About 50% of patients with HCV infection suffer from neuropsychiatric symptoms, “brain fog”, weakness, fatigue, along with some degree of quality of life impairment, regardless of liver disease severity[114] and HCV replication[115]. A direct effect of HCV on the brain or neurotoxic effects of HCV-related systemic inflammation have been hypothesized.

HCV neuroinvasion has been described[116,117], which could be the cause of neurological disturbances in HCV patients. Evidence suggests that the brain, but not the peripheral nerves or skeletal muscles, is a permissive site for viral replication, as inferred by the detection of replicative intermediate forms of HCV RNA and viral proteins within the central nervous system[118]. Additional mechanisms, contributing to neurological dysfunction, are possibly related to the effects of circulating inflammatory cytokines and chemokines reaching the brain through an altered blood-brain barrier[119]. Evidence for a direct role for peripheral proinflammatory cytokines in determining impairment of neurocognitive function has been obtained from animal models. Specifically, increased peripheral IL-1 and IL-6 have been found to correlate with increased levels of the same cytokines in the prefrontal cortex and hyppocampus[120]. HCV within the brain seems to be able to also induce a local inflammatory response, since macrophages infected in vitro with HCV are able to produce TNF-α and IL-8[121-123].

Neurologic alterations during HCV infection include a broad spectrum of manifestations, ranging from cerebrovascular events to autoimmune syndromes. In HCV infected patients, acute cerebrovascular events, such as ischemic stroke, transient ischemic attacks, lacunar syndromes have been reported, particularly in cryoglobulinemic patients[124-127].

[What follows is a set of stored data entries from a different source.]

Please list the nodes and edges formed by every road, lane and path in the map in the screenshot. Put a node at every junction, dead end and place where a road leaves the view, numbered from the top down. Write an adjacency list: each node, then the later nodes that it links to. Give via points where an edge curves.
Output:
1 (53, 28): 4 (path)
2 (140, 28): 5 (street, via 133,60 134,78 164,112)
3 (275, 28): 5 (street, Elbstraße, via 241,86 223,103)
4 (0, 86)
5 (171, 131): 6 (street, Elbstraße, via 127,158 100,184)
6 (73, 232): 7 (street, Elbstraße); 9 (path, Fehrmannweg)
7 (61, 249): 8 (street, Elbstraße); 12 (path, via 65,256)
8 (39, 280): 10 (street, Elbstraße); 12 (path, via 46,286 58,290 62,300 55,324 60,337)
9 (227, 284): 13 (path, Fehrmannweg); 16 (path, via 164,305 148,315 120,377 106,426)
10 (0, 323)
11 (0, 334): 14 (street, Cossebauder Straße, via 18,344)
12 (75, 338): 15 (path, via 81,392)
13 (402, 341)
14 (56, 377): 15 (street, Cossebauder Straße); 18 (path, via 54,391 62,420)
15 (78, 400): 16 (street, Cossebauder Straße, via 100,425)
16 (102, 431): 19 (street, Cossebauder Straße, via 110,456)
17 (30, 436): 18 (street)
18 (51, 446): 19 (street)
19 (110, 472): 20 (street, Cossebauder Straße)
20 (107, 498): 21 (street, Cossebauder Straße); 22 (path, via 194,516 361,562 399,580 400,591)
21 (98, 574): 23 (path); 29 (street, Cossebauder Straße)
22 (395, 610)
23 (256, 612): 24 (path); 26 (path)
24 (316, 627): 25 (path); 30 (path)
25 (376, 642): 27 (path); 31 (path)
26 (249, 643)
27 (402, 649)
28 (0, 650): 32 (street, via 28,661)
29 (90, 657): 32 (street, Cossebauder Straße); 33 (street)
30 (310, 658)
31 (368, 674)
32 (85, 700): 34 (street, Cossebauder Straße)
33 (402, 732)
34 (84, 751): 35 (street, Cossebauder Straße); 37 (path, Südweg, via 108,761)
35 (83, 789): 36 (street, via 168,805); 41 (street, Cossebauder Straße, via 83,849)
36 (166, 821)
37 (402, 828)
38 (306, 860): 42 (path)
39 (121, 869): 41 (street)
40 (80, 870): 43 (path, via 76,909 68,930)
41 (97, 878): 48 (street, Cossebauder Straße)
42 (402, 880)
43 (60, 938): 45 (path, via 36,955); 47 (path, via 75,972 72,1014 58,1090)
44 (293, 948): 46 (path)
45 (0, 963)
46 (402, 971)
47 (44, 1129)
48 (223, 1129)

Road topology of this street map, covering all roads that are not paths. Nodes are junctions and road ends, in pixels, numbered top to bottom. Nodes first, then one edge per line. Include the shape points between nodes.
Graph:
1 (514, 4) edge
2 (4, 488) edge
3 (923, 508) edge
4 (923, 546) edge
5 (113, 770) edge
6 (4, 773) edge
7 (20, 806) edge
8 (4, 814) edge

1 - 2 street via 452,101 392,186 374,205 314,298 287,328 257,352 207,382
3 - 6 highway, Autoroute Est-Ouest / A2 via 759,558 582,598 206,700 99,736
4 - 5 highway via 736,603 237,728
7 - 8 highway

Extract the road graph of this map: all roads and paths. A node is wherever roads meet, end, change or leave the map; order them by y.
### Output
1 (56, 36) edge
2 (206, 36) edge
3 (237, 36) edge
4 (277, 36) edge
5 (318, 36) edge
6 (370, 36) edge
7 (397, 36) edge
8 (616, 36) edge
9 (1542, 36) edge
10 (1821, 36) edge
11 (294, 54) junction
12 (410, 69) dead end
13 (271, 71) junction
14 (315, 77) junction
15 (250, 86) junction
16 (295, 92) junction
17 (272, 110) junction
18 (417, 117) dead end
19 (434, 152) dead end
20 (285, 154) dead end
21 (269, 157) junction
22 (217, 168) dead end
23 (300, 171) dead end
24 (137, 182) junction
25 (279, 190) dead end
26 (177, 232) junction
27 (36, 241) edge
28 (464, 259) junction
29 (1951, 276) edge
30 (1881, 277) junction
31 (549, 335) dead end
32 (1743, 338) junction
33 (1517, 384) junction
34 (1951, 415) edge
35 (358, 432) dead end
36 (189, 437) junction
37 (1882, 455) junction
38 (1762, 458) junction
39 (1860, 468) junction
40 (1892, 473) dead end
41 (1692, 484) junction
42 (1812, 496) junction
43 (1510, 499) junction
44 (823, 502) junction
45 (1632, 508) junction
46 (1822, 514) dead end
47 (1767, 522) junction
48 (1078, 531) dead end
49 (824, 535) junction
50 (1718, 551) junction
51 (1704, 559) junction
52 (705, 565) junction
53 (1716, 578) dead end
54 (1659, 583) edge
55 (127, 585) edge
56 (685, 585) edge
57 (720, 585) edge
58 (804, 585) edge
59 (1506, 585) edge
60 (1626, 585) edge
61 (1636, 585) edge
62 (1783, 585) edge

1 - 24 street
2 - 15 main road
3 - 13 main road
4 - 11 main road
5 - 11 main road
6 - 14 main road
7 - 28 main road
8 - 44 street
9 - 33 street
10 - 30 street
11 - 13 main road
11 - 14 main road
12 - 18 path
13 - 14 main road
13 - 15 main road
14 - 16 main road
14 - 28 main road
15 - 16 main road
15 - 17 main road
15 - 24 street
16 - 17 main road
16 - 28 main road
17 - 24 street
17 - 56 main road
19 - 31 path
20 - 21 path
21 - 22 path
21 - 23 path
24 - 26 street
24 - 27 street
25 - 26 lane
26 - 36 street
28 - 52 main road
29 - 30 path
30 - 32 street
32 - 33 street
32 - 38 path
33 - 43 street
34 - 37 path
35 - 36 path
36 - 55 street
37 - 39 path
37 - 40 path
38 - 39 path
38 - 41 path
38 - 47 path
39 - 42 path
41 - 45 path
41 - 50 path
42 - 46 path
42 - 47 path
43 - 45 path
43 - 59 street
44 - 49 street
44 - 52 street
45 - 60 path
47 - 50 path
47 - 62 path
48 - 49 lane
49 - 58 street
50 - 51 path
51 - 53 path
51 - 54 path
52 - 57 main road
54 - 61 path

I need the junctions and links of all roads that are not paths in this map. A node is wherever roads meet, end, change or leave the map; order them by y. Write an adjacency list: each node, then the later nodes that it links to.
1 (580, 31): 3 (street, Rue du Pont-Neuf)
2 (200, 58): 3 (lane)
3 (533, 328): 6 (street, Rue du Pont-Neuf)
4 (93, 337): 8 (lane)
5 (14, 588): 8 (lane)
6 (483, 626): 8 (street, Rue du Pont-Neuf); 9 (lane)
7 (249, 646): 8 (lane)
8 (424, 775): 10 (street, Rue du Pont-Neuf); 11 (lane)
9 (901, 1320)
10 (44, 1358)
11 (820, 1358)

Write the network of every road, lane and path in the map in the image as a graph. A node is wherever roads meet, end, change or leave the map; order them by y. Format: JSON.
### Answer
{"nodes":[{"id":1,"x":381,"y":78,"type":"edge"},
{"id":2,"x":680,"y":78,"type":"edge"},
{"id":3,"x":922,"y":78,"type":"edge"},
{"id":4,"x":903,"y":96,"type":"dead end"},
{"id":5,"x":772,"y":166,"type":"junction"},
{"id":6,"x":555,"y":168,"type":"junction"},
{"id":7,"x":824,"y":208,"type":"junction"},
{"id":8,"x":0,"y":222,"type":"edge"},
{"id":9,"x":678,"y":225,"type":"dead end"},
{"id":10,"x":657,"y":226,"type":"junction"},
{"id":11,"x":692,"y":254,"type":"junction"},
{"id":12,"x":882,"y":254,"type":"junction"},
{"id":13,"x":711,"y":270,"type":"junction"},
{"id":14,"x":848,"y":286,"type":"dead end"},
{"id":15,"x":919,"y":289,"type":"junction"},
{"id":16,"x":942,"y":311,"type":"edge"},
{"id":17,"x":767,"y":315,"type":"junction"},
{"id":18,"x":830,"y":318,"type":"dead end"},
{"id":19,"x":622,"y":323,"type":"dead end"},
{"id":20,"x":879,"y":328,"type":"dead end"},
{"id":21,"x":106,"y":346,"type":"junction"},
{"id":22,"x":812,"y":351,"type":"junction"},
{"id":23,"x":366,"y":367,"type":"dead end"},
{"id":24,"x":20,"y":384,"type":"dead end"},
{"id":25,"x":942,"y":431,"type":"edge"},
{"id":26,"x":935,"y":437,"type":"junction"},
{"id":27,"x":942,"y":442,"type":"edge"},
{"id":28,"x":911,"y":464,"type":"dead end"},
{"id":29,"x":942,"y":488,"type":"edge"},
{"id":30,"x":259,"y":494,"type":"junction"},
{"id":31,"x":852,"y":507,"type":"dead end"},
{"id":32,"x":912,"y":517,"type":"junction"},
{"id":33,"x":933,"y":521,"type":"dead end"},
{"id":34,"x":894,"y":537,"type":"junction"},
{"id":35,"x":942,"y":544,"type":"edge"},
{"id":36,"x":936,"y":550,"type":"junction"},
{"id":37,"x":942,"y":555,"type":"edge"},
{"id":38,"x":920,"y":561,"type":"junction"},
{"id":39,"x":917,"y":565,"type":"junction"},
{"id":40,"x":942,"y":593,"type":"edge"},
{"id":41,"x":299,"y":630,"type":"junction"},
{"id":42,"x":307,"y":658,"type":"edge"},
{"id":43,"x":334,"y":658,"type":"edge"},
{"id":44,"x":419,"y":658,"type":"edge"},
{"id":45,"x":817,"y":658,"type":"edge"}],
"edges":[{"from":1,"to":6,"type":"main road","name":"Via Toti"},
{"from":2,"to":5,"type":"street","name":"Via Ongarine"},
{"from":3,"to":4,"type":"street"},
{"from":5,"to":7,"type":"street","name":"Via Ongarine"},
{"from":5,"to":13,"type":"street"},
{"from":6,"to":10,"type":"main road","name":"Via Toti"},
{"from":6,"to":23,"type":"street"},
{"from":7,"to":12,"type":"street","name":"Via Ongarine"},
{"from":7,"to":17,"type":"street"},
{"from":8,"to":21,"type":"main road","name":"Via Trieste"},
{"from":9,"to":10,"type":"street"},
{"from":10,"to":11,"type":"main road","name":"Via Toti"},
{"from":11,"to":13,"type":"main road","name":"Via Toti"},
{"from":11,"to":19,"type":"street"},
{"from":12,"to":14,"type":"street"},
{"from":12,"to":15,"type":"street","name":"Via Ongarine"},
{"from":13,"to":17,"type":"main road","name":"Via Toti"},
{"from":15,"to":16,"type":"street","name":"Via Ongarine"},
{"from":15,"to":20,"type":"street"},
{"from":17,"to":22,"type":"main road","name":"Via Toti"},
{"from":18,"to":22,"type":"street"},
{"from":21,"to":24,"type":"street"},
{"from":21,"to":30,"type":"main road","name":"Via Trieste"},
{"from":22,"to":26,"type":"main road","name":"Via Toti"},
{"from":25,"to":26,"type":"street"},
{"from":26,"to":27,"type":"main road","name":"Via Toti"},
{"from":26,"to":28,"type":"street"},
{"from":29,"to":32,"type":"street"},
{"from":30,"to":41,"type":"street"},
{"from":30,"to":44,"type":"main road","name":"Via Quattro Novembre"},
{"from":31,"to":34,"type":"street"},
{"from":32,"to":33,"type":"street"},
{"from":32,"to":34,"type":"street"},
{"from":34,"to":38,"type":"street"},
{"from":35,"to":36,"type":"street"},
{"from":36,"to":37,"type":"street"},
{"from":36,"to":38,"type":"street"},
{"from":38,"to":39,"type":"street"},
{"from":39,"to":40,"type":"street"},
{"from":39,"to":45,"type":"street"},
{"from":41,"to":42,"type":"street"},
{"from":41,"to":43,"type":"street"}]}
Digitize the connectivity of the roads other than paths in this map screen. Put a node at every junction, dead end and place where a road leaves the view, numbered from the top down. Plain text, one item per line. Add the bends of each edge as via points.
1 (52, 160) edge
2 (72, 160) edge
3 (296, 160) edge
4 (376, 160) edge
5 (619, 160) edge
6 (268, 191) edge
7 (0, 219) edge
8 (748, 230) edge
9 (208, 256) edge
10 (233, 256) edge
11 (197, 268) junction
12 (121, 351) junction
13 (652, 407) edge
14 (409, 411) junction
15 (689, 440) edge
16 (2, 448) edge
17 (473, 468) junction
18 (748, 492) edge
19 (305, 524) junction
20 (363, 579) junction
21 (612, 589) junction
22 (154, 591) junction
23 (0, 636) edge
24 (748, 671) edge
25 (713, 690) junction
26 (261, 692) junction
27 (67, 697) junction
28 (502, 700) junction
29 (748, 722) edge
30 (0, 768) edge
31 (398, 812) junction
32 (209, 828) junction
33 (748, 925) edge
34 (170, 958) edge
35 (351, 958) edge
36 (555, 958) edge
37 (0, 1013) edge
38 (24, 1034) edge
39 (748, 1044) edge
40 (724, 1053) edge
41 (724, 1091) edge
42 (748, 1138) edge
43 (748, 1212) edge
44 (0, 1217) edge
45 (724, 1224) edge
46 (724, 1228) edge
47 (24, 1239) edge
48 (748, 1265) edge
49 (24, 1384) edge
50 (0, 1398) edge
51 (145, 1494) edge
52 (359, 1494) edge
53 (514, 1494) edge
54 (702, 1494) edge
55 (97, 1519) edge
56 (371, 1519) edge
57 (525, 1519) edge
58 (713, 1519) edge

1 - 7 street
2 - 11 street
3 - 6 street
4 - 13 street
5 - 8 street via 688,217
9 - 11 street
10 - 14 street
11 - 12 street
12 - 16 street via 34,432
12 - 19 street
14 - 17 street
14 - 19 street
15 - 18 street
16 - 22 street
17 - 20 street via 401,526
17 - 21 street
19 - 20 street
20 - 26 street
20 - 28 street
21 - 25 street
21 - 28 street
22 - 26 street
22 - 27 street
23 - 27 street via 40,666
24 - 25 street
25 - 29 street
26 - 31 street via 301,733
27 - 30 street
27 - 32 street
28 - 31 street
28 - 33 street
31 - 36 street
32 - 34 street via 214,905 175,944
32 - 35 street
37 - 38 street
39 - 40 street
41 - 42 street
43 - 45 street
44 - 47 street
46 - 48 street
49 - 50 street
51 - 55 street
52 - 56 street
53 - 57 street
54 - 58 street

A consistent proportion of HCV-infected patients complain of chronic depression and anxiety. Moreover, about 15% of patients suffer from recurrent depression[128]. At present, definitive conclusions regarding the pathogenesis of cognitive dysfunction, fatigue, and depression in chronic HCV infection cannot be drawn. Many studies seem to suggest a possible direct role for HCV, due to its ability to replicate within the brain[118]. In addition, brain microvascular endothelial cells have been recently demonstrated to support HCV tropism and replication. HCV has been shown to induce apoptosis in these cells, with consequent alterations in the blood-brain barrier, microglia activation, and, eventually, diffusion of inflammatory cytokines and chemokines into the brain[129].